While in Columbus, Ohio, on business (and to sneak in some "family time" with my mother, two brothers, and sister who live there!), I heard Rev. Jeremiah Wright speak at Ascension UCC, Sunday, March 22, 2009, at 8:30 am.
It was a beautiful, sunny spring day with a crisp morning chill and the promise of warmth later on and I was sharing an experience with my sister, D'Ebrar who has followed in my Baptist father's footsteps and become a minister.
Our father died eight years ago and I recall him saying things as provocative and stinging as the statements made by President Obama's former pastor in those much-played video clips.
Actually, when I was in college serving as editor-in-chief of the newspaper at a state-supported black college that Hugh Downs correctly stated was once called "the Uncle Tom College" when he interviewed its President, I wrote things far more revolutionary than anything said by Rev. Wright or my father in the underground newspaper I published in retaliation for not being able to quote The Last Poets in the school paper.
I wanted to hear and see Rev. Wright in person to affirm what I believed and what the media missed: Jeremiah Wright is no less anti-American than those of us who have believed in and fostered dissent since the birth of this nation.
Was Thomas Payne unpatriotic when he wrote "SOME writers have so confounded society with government, as to leave little or no distinction between them; whereas they are not only different, but have different origins. Society is produced by our wants, and government by our wickedness; the former promotes our happiness POSITIVELY by uniting our affections, the latter NEGATIVELY by restraining our vices. The one encourages intercourse, the other creates distinctions. The first is a patron, the last a punisher"? (Payne, Common Sense, 1776)
While Wright's language was strong and considered excessive by many in those video-clips, it was not as strong as the language used by Frederick Douglass in his Fourth of July Speech.
"This Fourth [of] July is yours, not mine. You may rejoice, I must mourn. To drag a man in fetters into the grand illuminated temple of liberty, and call upon him to join you in joyous anthems, were inhuman mockery and sacrilegious irony. Do you mean, citizens, to mock me, by asking me to speak to-day? If so, there is a parallel to your conduct. And let me warn you that it is dangerous to copy the example of a nation whose crimes, lowering up to heaven, were thrown down by the breath of the Almighty, burying that nation in irrecoverable ruin!"(Douglass, "What to the Slave is the Fourth of July?", July 5, 1852).
Now, if that was all of the speech, I doubt that there would be schools named for this great American. However, these words were also spoken that day eleven years before the start of the Civil War: "Pride and patriotism, not less than gratitude, prompt you to celebrate and to hold it in perpetual remembrance. I have said that the Declaration of Independence is the ring-bolt to the chain of your nation's destiny; so, indeed, I regard it. The principles contained in that instrument are saving principles. Stand by those principles, be true to them on all occasions, in all places, against all foes, and at whatever cost" (Douglass).
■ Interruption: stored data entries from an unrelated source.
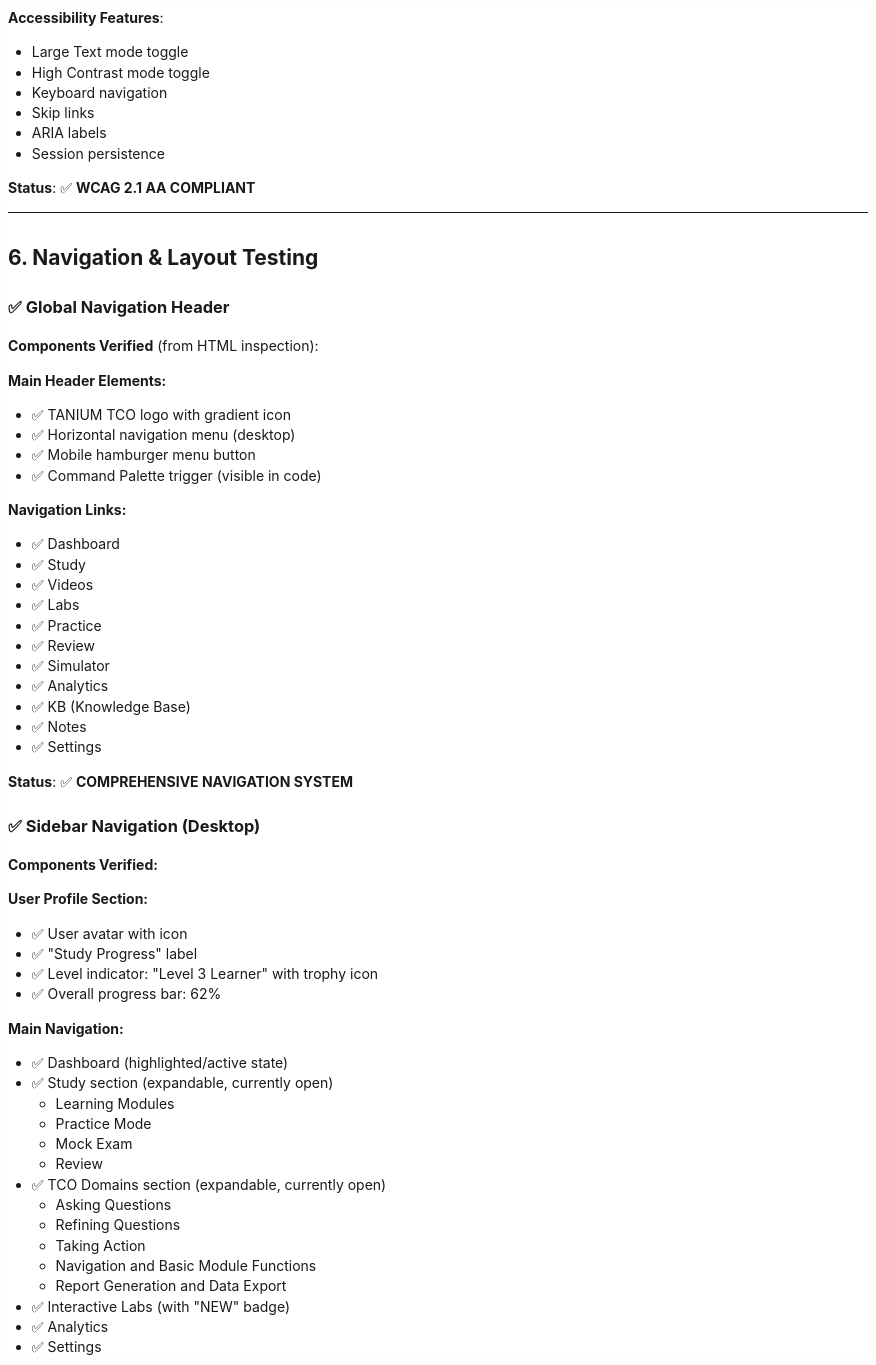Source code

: **Accessibility Features**:
- Large Text mode toggle
- High Contrast mode toggle
- Keyboard navigation
- Skip links
- ARIA labels
- Session persistence

**Status**: ✅ **WCAG 2.1 AA COMPLIANT**

---

## 6. Navigation & Layout Testing

### ✅ Global Navigation Header

**Components Verified** (from HTML inspection):

**Main Header Elements:**
- ✅ TANIUM TCO logo with gradient icon
- ✅ Horizontal navigation menu (desktop)
- ✅ Mobile hamburger menu button
- ✅ Command Palette trigger (visible in code)

**Navigation Links:**
- ✅ Dashboard
- ✅ Study
- ✅ Videos
- ✅ Labs
- ✅ Practice
- ✅ Review
- ✅ Simulator
- ✅ Analytics
- ✅ KB (Knowledge Base)
- ✅ Notes
- ✅ Settings

**Status**: ✅ **COMPREHENSIVE NAVIGATION SYSTEM**

### ✅ Sidebar Navigation (Desktop)

**Components Verified:**

**User Profile Section:**
- ✅ User avatar with icon
- ✅ "Study Progress" label
- ✅ Level indicator: "Level 3 Learner" with trophy icon
- ✅ Overall progress bar: 62%

**Main Navigation:**
- ✅ Dashboard (highlighted/active state)
- ✅ Study section (expandable, currently open)
  - Learning Modules
  - Practice Mode
  - Mock Exam
  - Review
- ✅ TCO Domains section (expandable, currently open)
  - Asking Questions
  - Refining Questions
  - Taking Action
  - Navigation and Basic Module Functions
  - Report Generation and Data Export
- ✅ Interactive Labs (with "NEW" badge)
- ✅ Analytics
- ✅ Settings

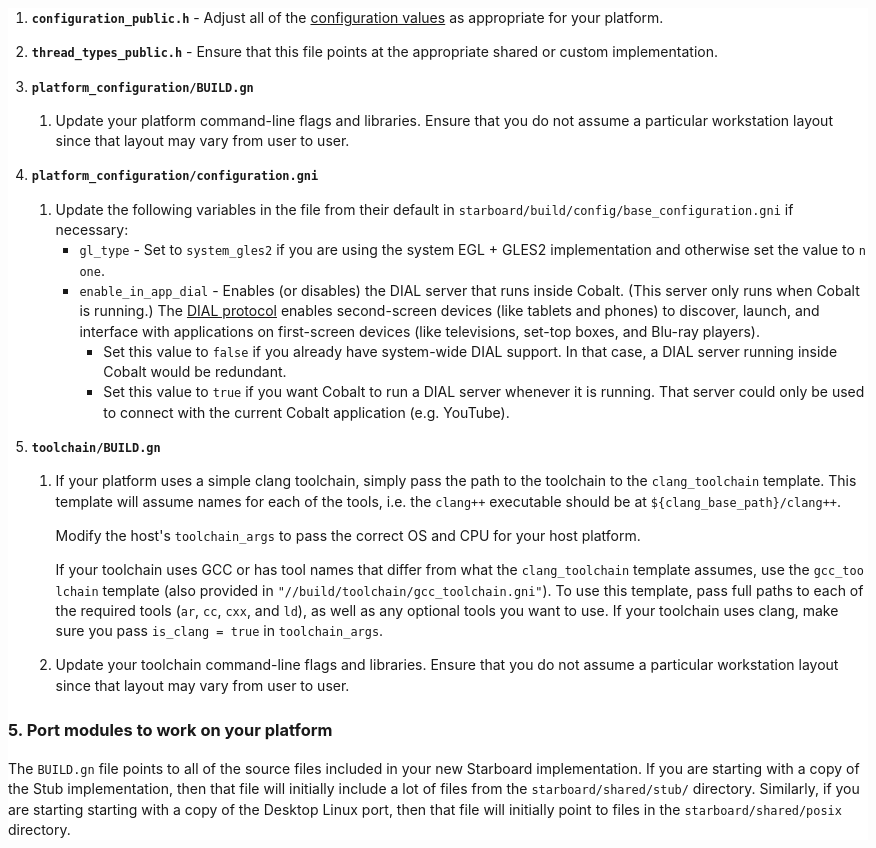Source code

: 1.  **`configuration_public.h`** - Adjust all of the [configuration values](
    ../../reference/starboard/configuration-public.html) as appropriate for
    your platform.

1.  **`thread_types_public.h`** - Ensure that this file points at the
    appropriate shared or custom implementation.

1.  **`platform_configuration/BUILD.gn`**
    1.  Update your platform command-line flags and libraries. Ensure that
        you do not assume a particular workstation layout since that layout
        may vary from user to user.

1.  **`platform_configuration/configuration.gni`**
    1.  Update the following variables in the file from their default in
        `starboard/build/config/base_configuration.gni` if necessary:
        *   `gl_type` - Set to `system_gles2` if you are using the system EGL
            \+ GLES2 implementation and otherwise set the value to `none`.
        *   `enable_in_app_dial` - Enables (or disables) the DIAL server that
            runs inside Cobalt. (This server only runs when Cobalt is running.)
            The [DIAL protocol](http://www.dial-multiscreen.org/home) enables
            second-screen devices (like tablets and phones) to discover,
            launch, and interface with applications on first-screen devices
            (like televisions, set-top boxes, and Blu-ray players).
            *   Set this value to `false` if you already have system-wide DIAL
                support. In that case, a DIAL server running inside Cobalt
                would be redundant.
            *   Set this value to `true` if you want Cobalt to run a DIAL
                server whenever it is running. That server could only be used
                to connect with the current Cobalt application (e.g. YouTube).

1.  **`toolchain/BUILD.gn`**
    1.  If your platform uses a simple clang toolchain, simply pass the path to
        the toolchain to the `clang_toolchain` template. This template will
        assume names for each of the tools, i.e. the `clang++` executable
        should be at `${clang_base_path}/clang++`.

        Modify the host's `toolchain_args` to pass the correct OS and CPU for
        your host platform.

        If your toolchain uses GCC or has tool names that differ from what
        the `clang_toolchain` template assumes, use the `gcc_toolchain`
        template (also provided in `"//build/toolchain/gcc_toolchain.gni"`).
        To use this template, pass full paths to each of the required tools
        (`ar`, `cc`, `cxx`, and `ld`), as well as any optional tools you want
        to use. If your toolchain uses clang, make sure you pass
        `is_clang = true` in `toolchain_args`.

    1.  Update your toolchain command-line flags and libraries. Ensure that
        you do not assume a particular workstation layout since that layout
        may vary from user to user.

### 5. Port modules to work on your platform

The `BUILD.gn` file points to all of the source files included
in your new Starboard implementation. If you are starting with a copy of the
Stub implementation, then that file will initially include a lot of files
from the `starboard/shared/stub/` directory. Similarly, if you are starting
starting with a copy of the Desktop Linux port, then that file will initially
point to files in the `starboard/shared/posix` directory.
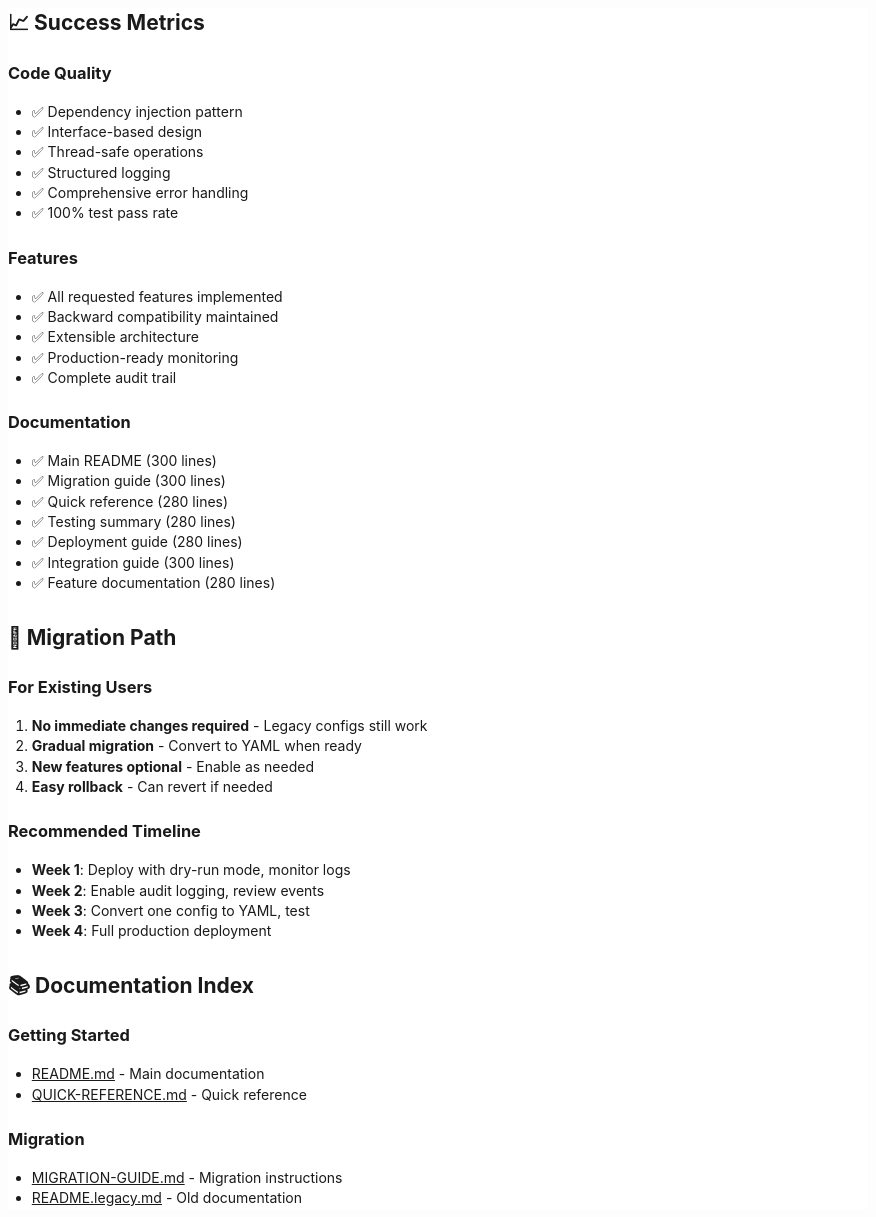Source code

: ## 📈 Success Metrics

### Code Quality
- ✅ Dependency injection pattern
- ✅ Interface-based design
- ✅ Thread-safe operations
- ✅ Structured logging
- ✅ Comprehensive error handling
- ✅ 100% test pass rate

### Features
- ✅ All requested features implemented
- ✅ Backward compatibility maintained
- ✅ Extensible architecture
- ✅ Production-ready monitoring
- ✅ Complete audit trail

### Documentation
- ✅ Main README (300 lines)
- ✅ Migration guide (300 lines)
- ✅ Quick reference (280 lines)
- ✅ Testing summary (280 lines)
- ✅ Deployment guide (280 lines)
- ✅ Integration guide (300 lines)
- ✅ Feature documentation (280 lines)

## 🔄 Migration Path

### For Existing Users
1. **No immediate changes required** - Legacy configs still work
2. **Gradual migration** - Convert to YAML when ready
3. **New features optional** - Enable as needed
4. **Easy rollback** - Can revert if needed

### Recommended Timeline
- **Week 1**: Deploy with dry-run mode, monitor logs
- **Week 2**: Enable audit logging, review events
- **Week 3**: Convert one config to YAML, test
- **Week 4**: Full production deployment

## 📚 Documentation Index

### Getting Started
- [README.md](README.md) - Main documentation
- [QUICK-REFERENCE.md](QUICK-REFERENCE.md) - Quick reference

### Migration
- [MIGRATION-GUIDE.md](MIGRATION-GUIDE.md) - Migration instructions
- [README.legacy.md](README.legacy.md) - Old documentation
Fortunately, this historical speech was recorded in its entirety and those passages that some might find offensive weren't be taken out of context. My task when I went to see Jeremiah Wright was to put into context what the media effectively sliced and diced to create the biggest sensation.
What I saw was a classic black preacher at his finest. Dr. Martin Luther King, Jr. is noted for his oratorical skill as well as his actvism; however, I heard orators as great as Dr. King every time I walked through the doors of a church growing up, especially when I heard my father.
Rev. Wright, who many will always regard as unpatriotic because of one or two statements made to emphasize the "wickedness" of government that used fear to push an agenda that was not necessarily in the best interests of the people, preached a sermon in Columbus. He didn't deliver a revolutionary manifesto or scream hatred from the pulpit as so many believe he does.
His sermon was brief and effective, demonstrating that he is not only a good orator, but a theologian. His text was Isaiah 43:1-5, and he talked about the warnings given by the prophets before the fall of Babylon.
I really believe that regardless of how he may say it, Rev. Wright is only trying to warn us about the dangers of power and corruption - not because he hates his country; but because he loves it.
I am a strong believer in the dissent that I as an American am allowed to express with my government as a constitutional right. Only when such dissent is expressed can we break with policies like the ones put forth by the last administration, which though once popular, were rejected by the majority of American people eventually when it was revealed they were not in the best interest of the people.
Actually, the most unpatriotic statement I've heard anyone make in recent memory was the one made when told that the majority of Americans did not support the war in Iraq, former Vice-President Dick Chaney said, "So?"